Goal of the exercise: The records below are to be set down again exactly, with the pictures left out.

Dataset records:
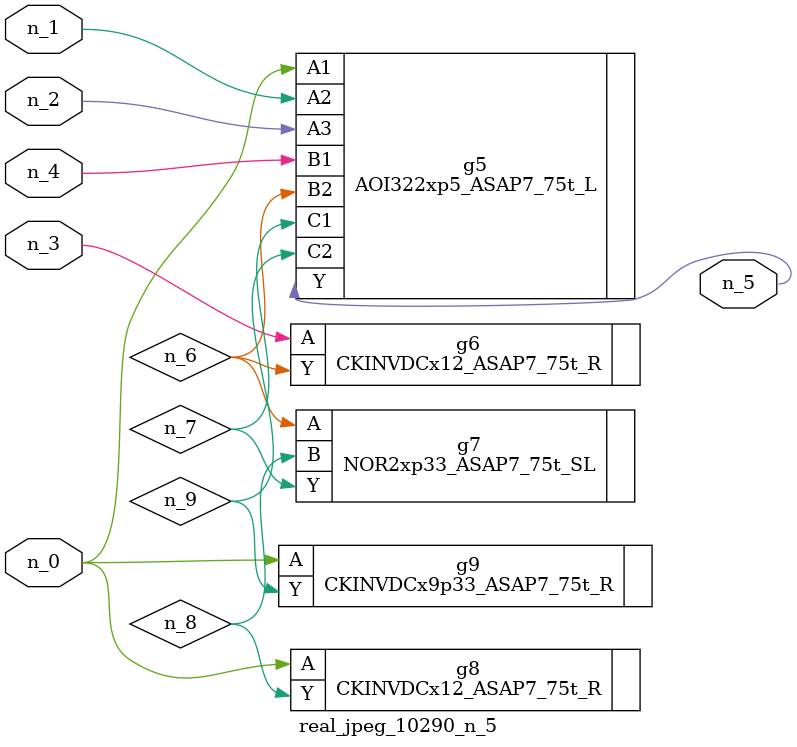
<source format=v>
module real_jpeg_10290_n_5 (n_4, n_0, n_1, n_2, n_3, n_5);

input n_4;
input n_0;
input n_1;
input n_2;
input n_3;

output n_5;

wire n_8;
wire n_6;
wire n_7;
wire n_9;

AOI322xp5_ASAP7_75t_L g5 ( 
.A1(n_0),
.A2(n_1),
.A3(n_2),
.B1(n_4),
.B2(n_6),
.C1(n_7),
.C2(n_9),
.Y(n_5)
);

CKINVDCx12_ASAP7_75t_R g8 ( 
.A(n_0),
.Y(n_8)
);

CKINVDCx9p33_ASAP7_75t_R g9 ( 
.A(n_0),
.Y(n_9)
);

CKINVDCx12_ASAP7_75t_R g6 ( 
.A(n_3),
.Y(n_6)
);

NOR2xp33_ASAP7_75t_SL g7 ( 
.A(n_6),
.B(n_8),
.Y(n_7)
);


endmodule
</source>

Written answer:
<source format=v>
module real_jpeg_10290_n_5 (n_4, n_0, n_1, n_2, n_3, n_5);

input n_4;
input n_0;
input n_1;
input n_2;
input n_3;

output n_5;

wire n_8;
wire n_6;
wire n_7;
wire n_9;

AOI322xp5_ASAP7_75t_L g5 ( 
.A1(n_0),
.A2(n_1),
.A3(n_2),
.B1(n_4),
.B2(n_6),
.C1(n_7),
.C2(n_9),
.Y(n_5)
);

CKINVDCx12_ASAP7_75t_R g8 ( 
.A(n_0),
.Y(n_8)
);

CKINVDCx9p33_ASAP7_75t_R g9 ( 
.A(n_0),
.Y(n_9)
);

CKINVDCx12_ASAP7_75t_R g6 ( 
.A(n_3),
.Y(n_6)
);

NOR2xp33_ASAP7_75t_SL g7 ( 
.A(n_6),
.B(n_8),
.Y(n_7)
);


endmodule
</source>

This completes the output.